### WHAT TO DO
• A. Reproduce everything in the tribute to Izzia Ahmad from "Of all the contemporary" down to "of Izzia Ahmad.".
• B. According to the tribute to Izzia Ahmad, where and in what year did the writer meet Izzia?

### STUDY TEXT
That he was uncle to Naan Pocen? And Juliet Tenshak?

            A friend of Dan Tenshak, Ibrahim Sheme,  Dul Johnson, Maik Nwosu, Odia Ofeimun, Uche Nduka, Obu Uduozo, Hyginus Ekwuazi, Olu Oguigbe, Ogaga Ofowodu, Emman Usman Shehu, Nduka Otiono, Steve Rampam, and even the obscures like myself? That he was married to Esther (a poem of tenderness who now bears the most burden of his demise!) that he was ANA Secretary – General and pioneer member of ANA Lagos? That he published a book titled: A SHOUT ACROSS THE WALL? That his final bus stop was Gudi Station in Nassarawa State where he sprang from , and his essence and was interred? (The earth that bears his artist bones).

Dreams and fantasies flicker in neon light

We shook up laughter from the tree of pain…

            That was Izzia, as Steve Rampam once sang in a Song! Indeed, he WAS SO GOOD WITH LAUGHTER – and laughter became him!

            “Look at this man carefully and see if he has a mark like yours” that was Dul Johnson in his office at the English Department of the University of Jos in  1997. That was how I met Izzia. He had a tendency to carry everyone along. And Oh! How he carried us along! Especially all who were   unusually fired by the love of the Arts. You could write it out this way. And give them to people at readings autographing them “ehen, autograph them na, what are you waiting for? That was I.K Akonobi”. That was the first work of Izzia that we came in contact with. It was called:

THE WILL TO FREEDOM (1995).

In the gray precincts of twilight

Where strange spices are mixed

By the secrets of the perfumer’s art

And opinions are gravely fixed

By the movement of the stars

And men perish under the wheels of a Cart.

Divine! That was the first stanza. It has never ceased to hold me spell bound. And the second continued with that tone of the master craftsman resplendent in all of everything that Izzia ever wrote!

In the diabolic incandescence

Of that tacky resinous hour

Shaken into liquid translucence

By the boomin’ chimes of a clock

There by the twisted, haunted tower

Life came to me at the crowning of the cock.

            Of all the contemporary or simply existing poets in Nigeria that I have encountered or chanced upon in my limited but much dedicated and steadily expanding ken as an apprentice of this trade (The closest which are: Toni Kan, Helon Habila, Obu Udeozo, Toyin Adewale, Odia Ofeimun, Remi Raji, Nduka Otiono, Ibiware Ikriko (R.I.P.) et al:) none has the same peculiar effect as Izzia Ahmad’s. As some lines reveal of themselves in this very analyzed poem:

She was simple, she was ample

Fleshed beyond the bones extremist possibilities

Such, is the poetry, and person, of Izzia Ahmad.

            In his numerous pieces of poems which he handed to me across the bounds of different times and occasions. In Dul’s house, (with his lovely wife: Ruth spoiling us more than a little with “maasa” . At my erstwhile office (Parable Communications) with Dan Tenshak (God bless him much), he concerned himself with so many divergent and hydra-headed issues, recordings of his own Keen inquiry into life and as custodian of the society in which he  found himself. Titles such as these live now to immortalize him:

THE NIGHT IS FRIENDLY AGAIN. (1992), QUEEN OF HEARTS (1991), LATELY (I’VE BEEN MISSING YOU (1990), PRISONER OF HOPE (1985), FARIDA/NA’OMI (1994), BLUE ANGEL (1991), VAGABOUND HEART (1993), THE LAWGIVER (1993), BLOOD (1993), DOVE ON DISTANT OAKS (1992), PURPLE SCENT OF DAWN (1990), SHAKE DOWN A BED FOR ME (1995), WILL TO FREEDOM (1995).

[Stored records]
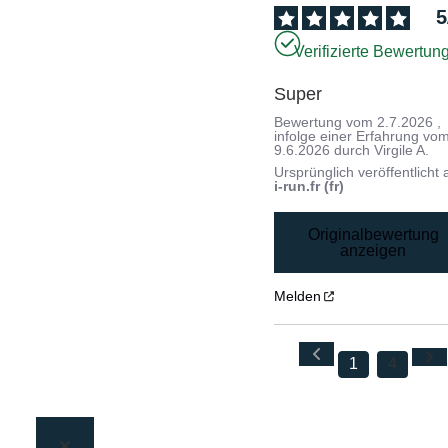
5
Verifizierte Bewertun
Super
Bewertung vom
2.7.2026
,
infolge einer Erfahrung vo
9.6.2026
durch
Virgile A.
Ursprünglich veröffentlicht 
i-run.fr (fr)
Originalbewertung
anzeigen
Melden
1
4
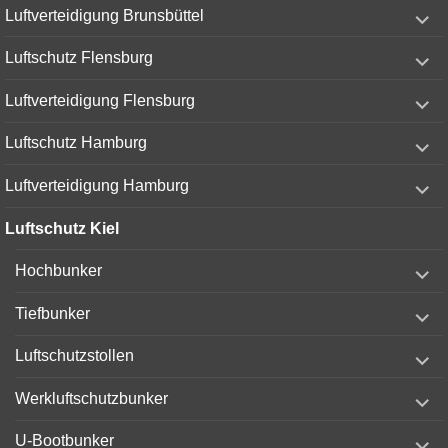
expand
Luftverteidigung Brunsbüttel
child
menu
expand
Luftschutz Flensburg
child
menu
expand
Luftverteidigung Flensburg
child
menu
expand
Luftschutz Hamburg
child
menu
expand
Luftverteidigung Hamburg
child
menu
Luftschutz Kiel
expand
Hochbunker
child
menu
expand
Tiefbunker
child
menu
expand
Luftschutzstollen
child
menu
expand
Werkluftschutzbunker
child
menu
expand
U-Bootbunker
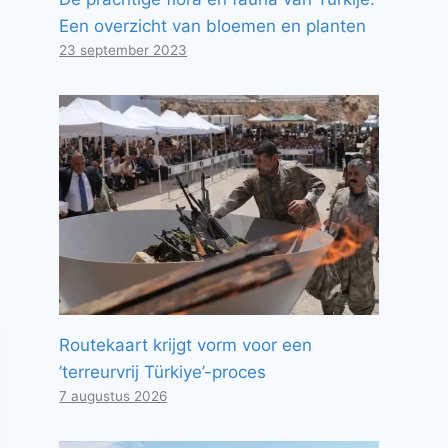
Een overzicht van bloemen en planten
23 september 2023
Routekaart krijgt vorm voor een
’terreurvrij Türkiye’-proces
7 augustus 2026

### TASK ANSWERS
• A.
Of all the contemporary or simply existing poets in Nigeria that I have encountered or chanced upon in my limited but much dedicated and steadily expanding ken as an apprentice of this trade (The closest which are: Toni Kan, Helon Habila, Obu Udeozo, Toyin Adewale, Odia Ofeimun, Remi Raji, Nduka Otiono, Ibiware Ikriko (R.I.P.) et al:) none has the same peculiar effect as Izzia Ahmad’s. As some lines reveal of themselves in this very analyzed poem:

She was simple, she was ample

Fleshed beyond the bones extremist possibilities

Such, is the poetry, and person, of Izzia Ahmad.

• B. In Dul Johnson's office at the English Department of the University of Jos, in 1997.